In due course of time, Mary Musgrove returned with a few dishes of food which she set out upon the table, and, in one of the successive visits which were employed in furnishing the repast, she took from beneath her apron a small ink-horn and pen, which she placed, unobserved by the sentinel, in Butler's hand. Having done this, she retired, leaving the prisoner to despatch his meal alone.
After dinner, Butler threw himself upon his bed, where he lay with the Bible opened out before him, with his back turned towards the door; and, whilst Mary Musgrove was engaged in removing the furniture of the table, he found means to write a few lines to Philip Lindsay. He took the same opportunity to pen a short letter to Mildred; and then to set down some directions for Horse Shoe Robinson, the purport of which was that the sergeant should take the two letters and depart, with all despatch, for the Dove Cote, and to put both into the hands of Mildred, with a request that she would procure him the necessary reply from her father. Horse Shoe was also directed to explain to Mildred such particulars of Butler's history as were necessary to be made known for the accomplishment of the object of the mission.
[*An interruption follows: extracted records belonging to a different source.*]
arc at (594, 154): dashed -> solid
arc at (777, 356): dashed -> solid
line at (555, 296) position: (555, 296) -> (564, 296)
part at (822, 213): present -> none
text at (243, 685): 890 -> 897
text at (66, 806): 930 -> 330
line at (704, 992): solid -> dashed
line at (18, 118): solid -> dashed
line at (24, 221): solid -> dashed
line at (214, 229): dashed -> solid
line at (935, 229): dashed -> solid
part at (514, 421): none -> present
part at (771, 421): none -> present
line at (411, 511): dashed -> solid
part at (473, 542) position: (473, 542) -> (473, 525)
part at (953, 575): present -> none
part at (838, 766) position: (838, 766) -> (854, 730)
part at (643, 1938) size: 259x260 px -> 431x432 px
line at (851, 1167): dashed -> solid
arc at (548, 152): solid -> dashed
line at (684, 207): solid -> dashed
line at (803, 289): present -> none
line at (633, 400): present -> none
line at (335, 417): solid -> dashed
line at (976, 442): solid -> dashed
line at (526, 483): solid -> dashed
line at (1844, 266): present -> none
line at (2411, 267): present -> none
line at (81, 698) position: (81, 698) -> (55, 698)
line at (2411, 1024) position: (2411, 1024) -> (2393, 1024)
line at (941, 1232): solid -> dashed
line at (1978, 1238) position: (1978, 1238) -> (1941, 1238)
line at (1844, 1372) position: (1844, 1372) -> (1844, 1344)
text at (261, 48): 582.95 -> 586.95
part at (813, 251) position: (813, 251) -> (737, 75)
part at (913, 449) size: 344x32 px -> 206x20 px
When these papers were finished they were folded up into a small compass, and in the course of the evening put into Mary's hands, with a request that she would herself read the instructions intended for the sergeant, and apprise him of their contents when she delivered the papers to him.
So far all had succeeded well, and Butler found additional reason to dispel the gloom that hung upon his spirits, in the prospect that was now opened to him of enlisting strong and authoritative friends in the scheme of his liberation.
CHAPTER XXXII.
MARY MUSGROVE'S PERPLEXITIES.
As a mariner who watches the heavens from the deck, and notes the first uprising of the small cloud, "no bigger than a man's hand," that to his practised eye shows the sign of tempest; and anon, as the speck quickly changes into a lurid mass, whence volume after volume of dun vapor is driven in curled billows forward, covering the broad welkin with a gloomy pall, he looks more frequently and more intently upwards, anxious to lay his vessel safe, and assure himself of his proper course to steer: so—not with the same doubt of safety, but with the same restless inspection of the heavens—did Mary watch the slow approach of night. First, she looked wistfully at the declining sun, and observed with pleasure the night-hawk begin to soar: then, through the long twilight, she noted the thickening darkness, and saw the bat take wing, and heard the frog croaking from his pool. And as the stars, one by one, broke forth upon the night, it gladdened her to think the hour of her mission was approaching, for she was troubled in her spirit and anxious to acquit herself of her charitable office; and perhaps, too, it may be told of her, without prejudice to her modest, maidenly emotions, a spur was given to her wishes by the hope of meeting John Ramsay.
For an hour after supper she paced the porch, and still looked out upon the stars, to mark the slow waxing of the night; and, now and then she walked forth as far as the mill, and lingered by the bank of the river, and again returned to ask the sentinel the hour.